LONDON/RABAT, June 5 (Reuters) – Iraqi Kurdistan’s bid to sell its first tanker of crude oil appeared to suffer a second setback in as many weeks on Thursday after Moroccan authorities ordered the ship to leave its waters.
The United Leadership tanker, a symbol of a long-running feud between Baghdad and the Kurdish Regional Government (KRG)over oil sale rights, loaded one million barrels of Kurdish crude on May 22 and has changed course twice abruptly without discharging oil.
KRG Prime Minister Nechirvan Barzani said last week the tanker was designed to show Baghdad that the Kurds controlled their own oil sales.
But Iraq’s central government in Baghdad, which has deemed any exports of oil not under its control illegal, so far appears to have been successful in warding off potential buyers.
Nadia Laraki, director general at Morocco’s national port agency, said the tanker did not berth at Mohammedia and left without unloading at the request of the Moroccan authorities but declined to say which ones.
The tanker was now about 34 miles off the Moroccan coast, she said, in international waters.
“It’s not for us to say if it will return to the port…if the tanker gets the required authorisations, it will dock in Mohammedia port, otherwise it will not,” Laraki said.
After first sailing towards the U.S. Gulf Coast, according to tanker tracking data and shipping sources, the vessel turned back towards the Mediterranean at the end of last week.

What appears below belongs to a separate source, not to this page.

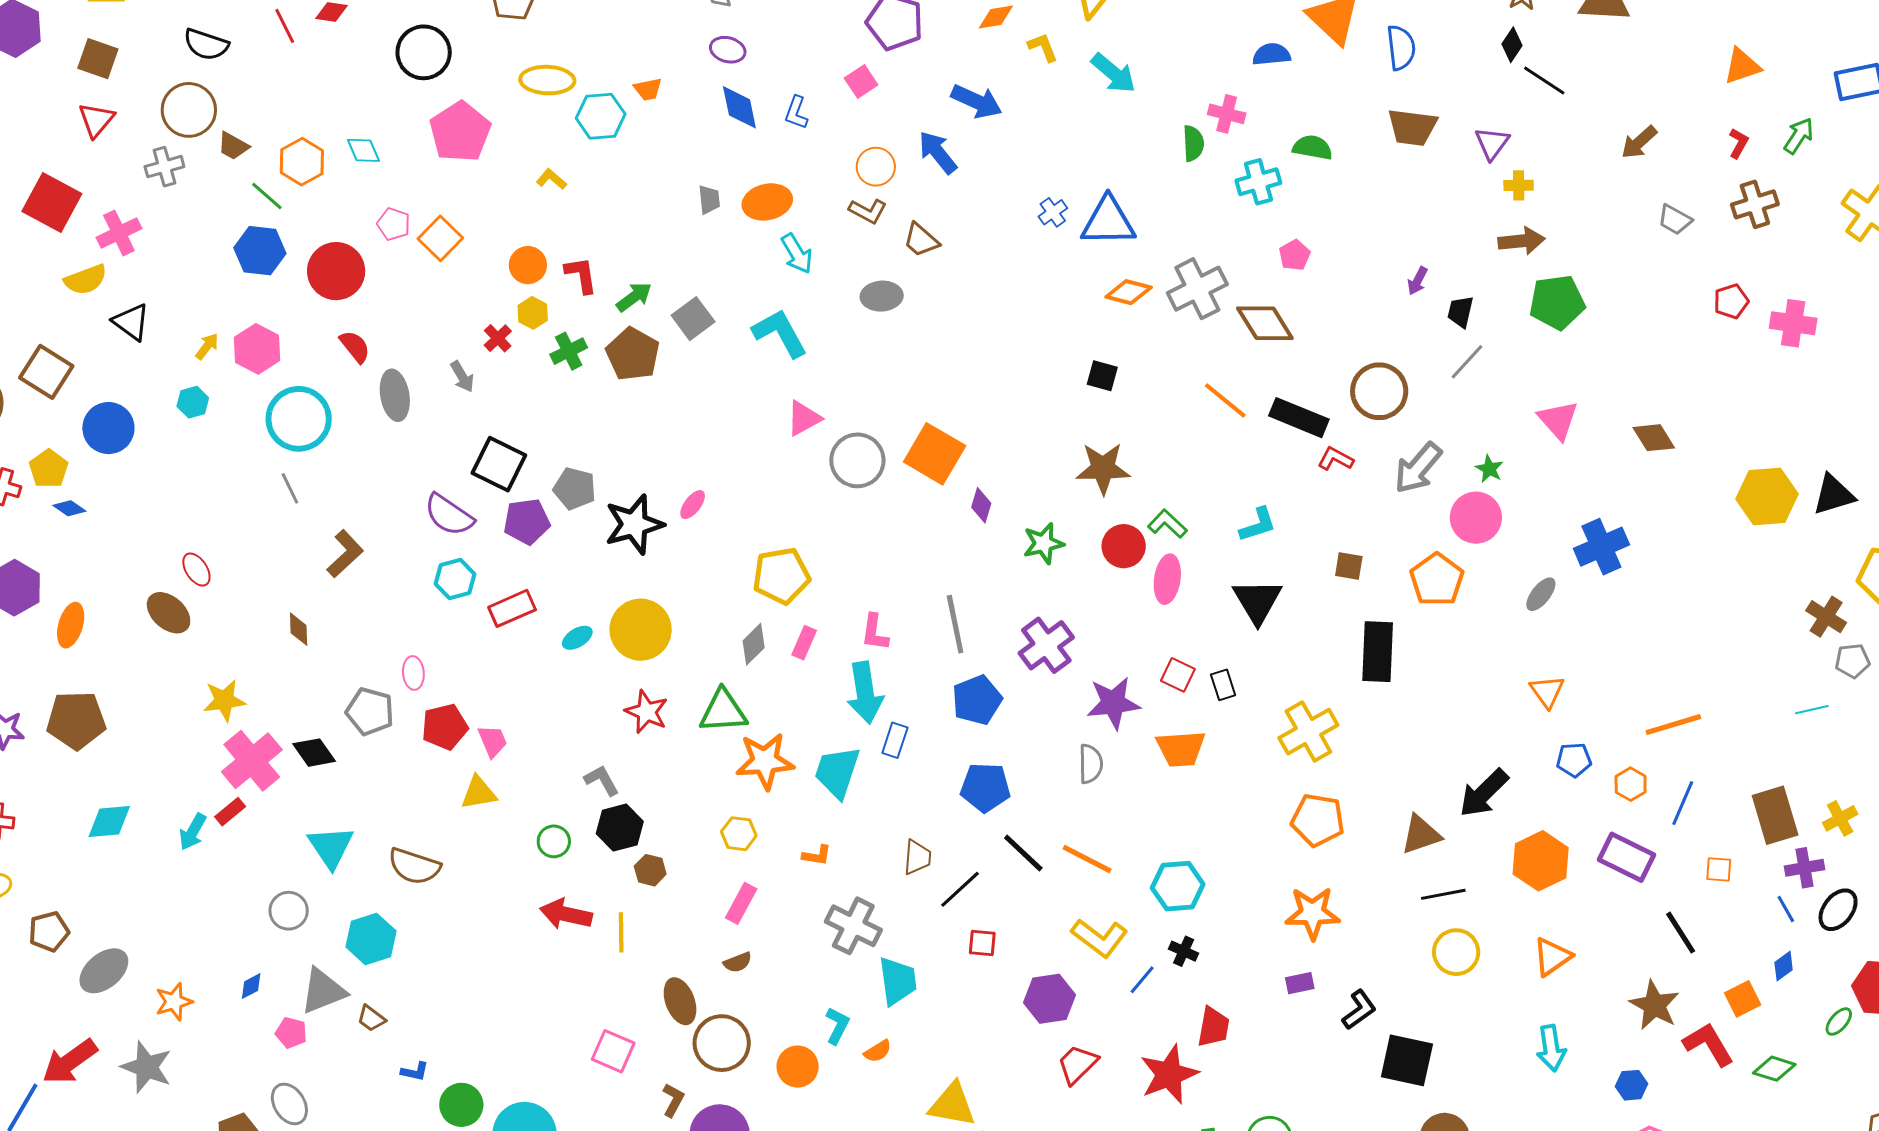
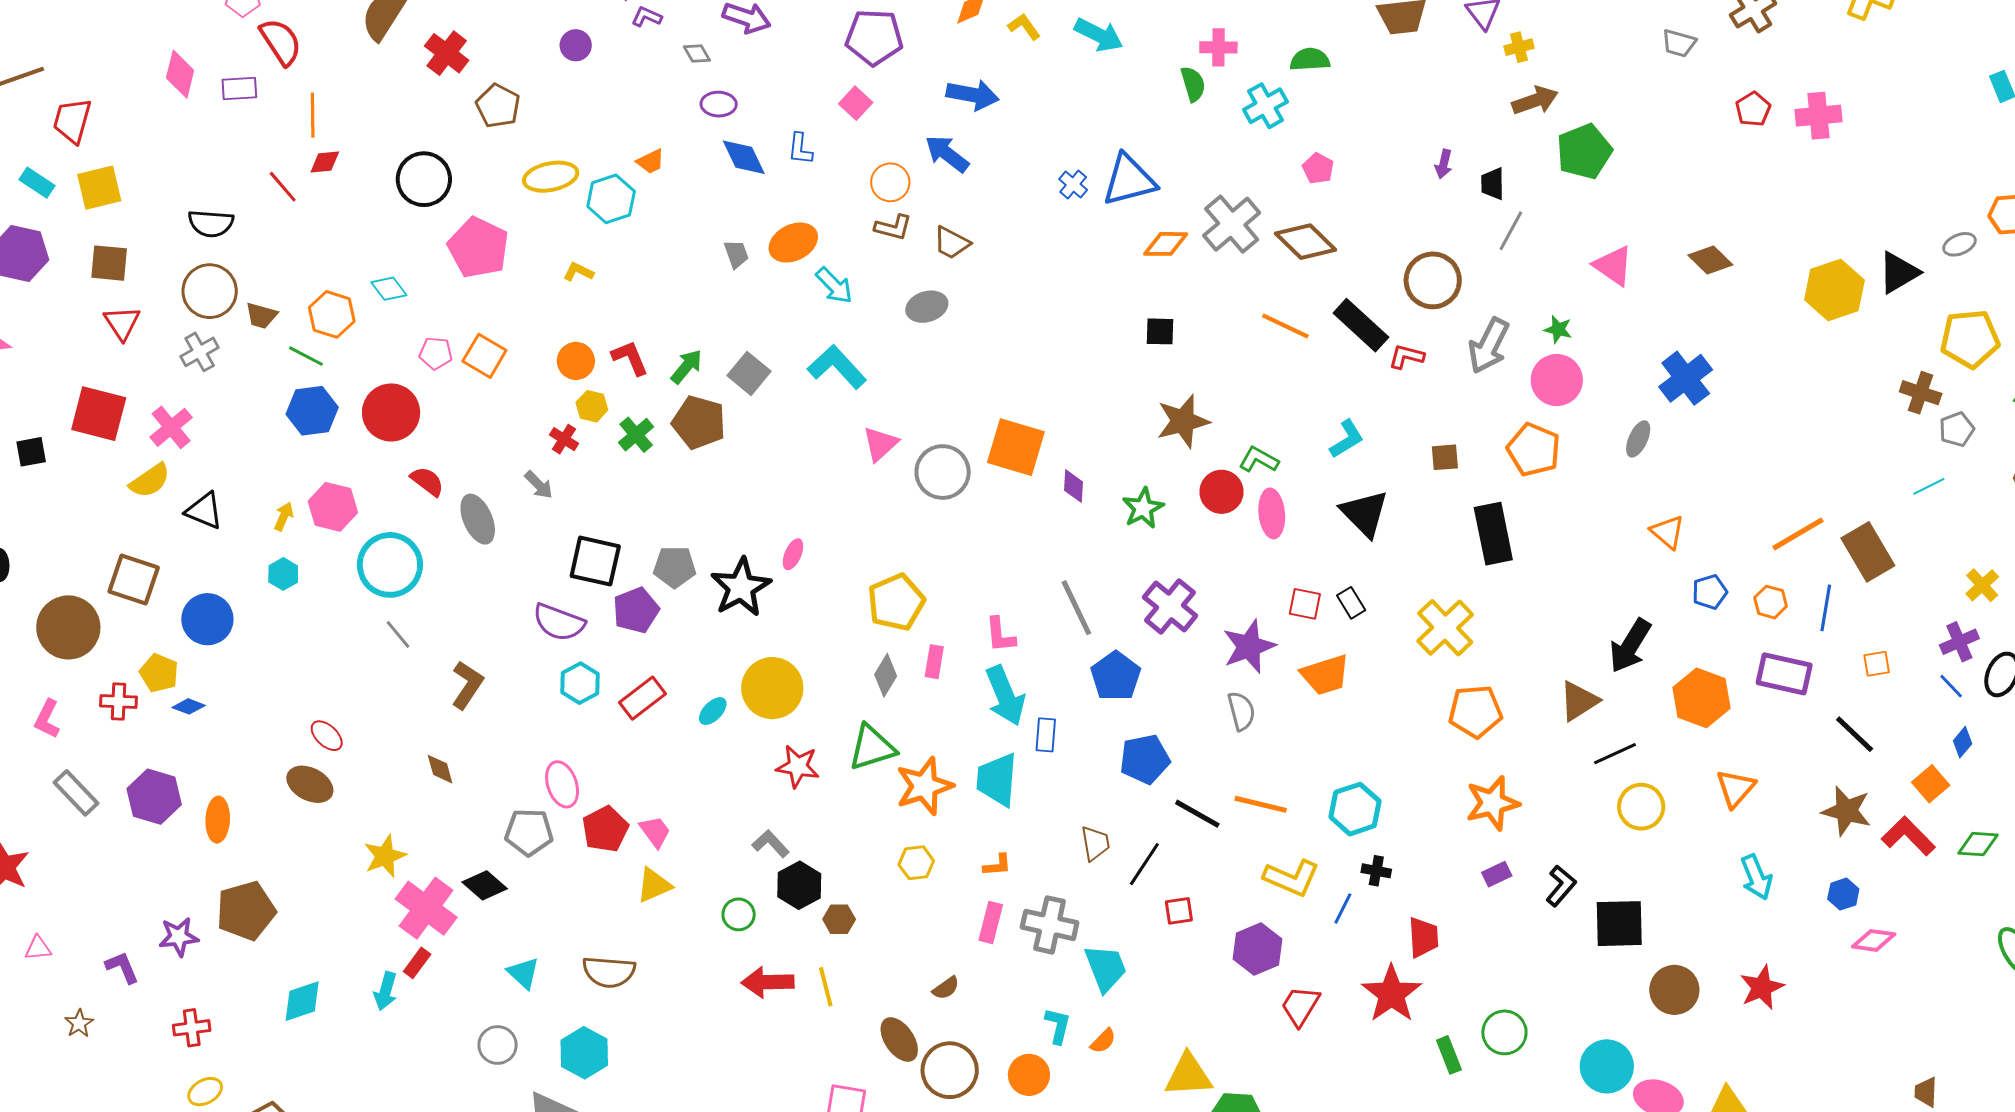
black rectangle: (1299, 418) -> (1361, 325), turned 34
pink ellipse: (413, 673) -> (562, 784), size x1.4
brown rectangle: (1775, 815) -> (1868, 552), moved
cyan triangle: (331, 847) -> (523, 973), size x0.7
pink rectangle: (741, 903) -> (991, 923), moved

It sailed to a refinery at the port of Mohammedia on June 2 and after sitting anchored for two days, sailed to just off the coast, ship tracking data showed on Thursday.
FIRST PIPELINE EXPORT
This is the first attempt to sell a shipload of Kurdish crude, which has been exported to Turkey via the region’s newly built pipeline.
“This tells me that the KRG is facing real difficulties finding a buyers,” Ayham Kamel, director of the Middle East and North Africa at Eurasia Group.
“Many analysts expected that since the KRG already had a process to sell before with trucks … that this could be replicated on a bigger scale.”
Baghdad has repeatedly said that state marketer SOMO is the only body allowed to export Iraqi oil and has hired a law firm to pursue anyone who buys it.
A source familiar with the matter said Iraq immediately sought assurances from Morocco’s state oil company, foreign and energy ministries that it would not permit the tanker to discharge its oil.
The Moroccan, Iraqi and Kurdish governments either declined to comment or did not respond to requests from Reuters for comment on the tanker on Wednesday and Thursday.
“Baghdad was turning a blind eye before and now hired a top international law firm, the fact that they are actively pursuing buyers is making a difference and deterring potential buyers of Kurdish crude,” Kamel at Eurasia Group said.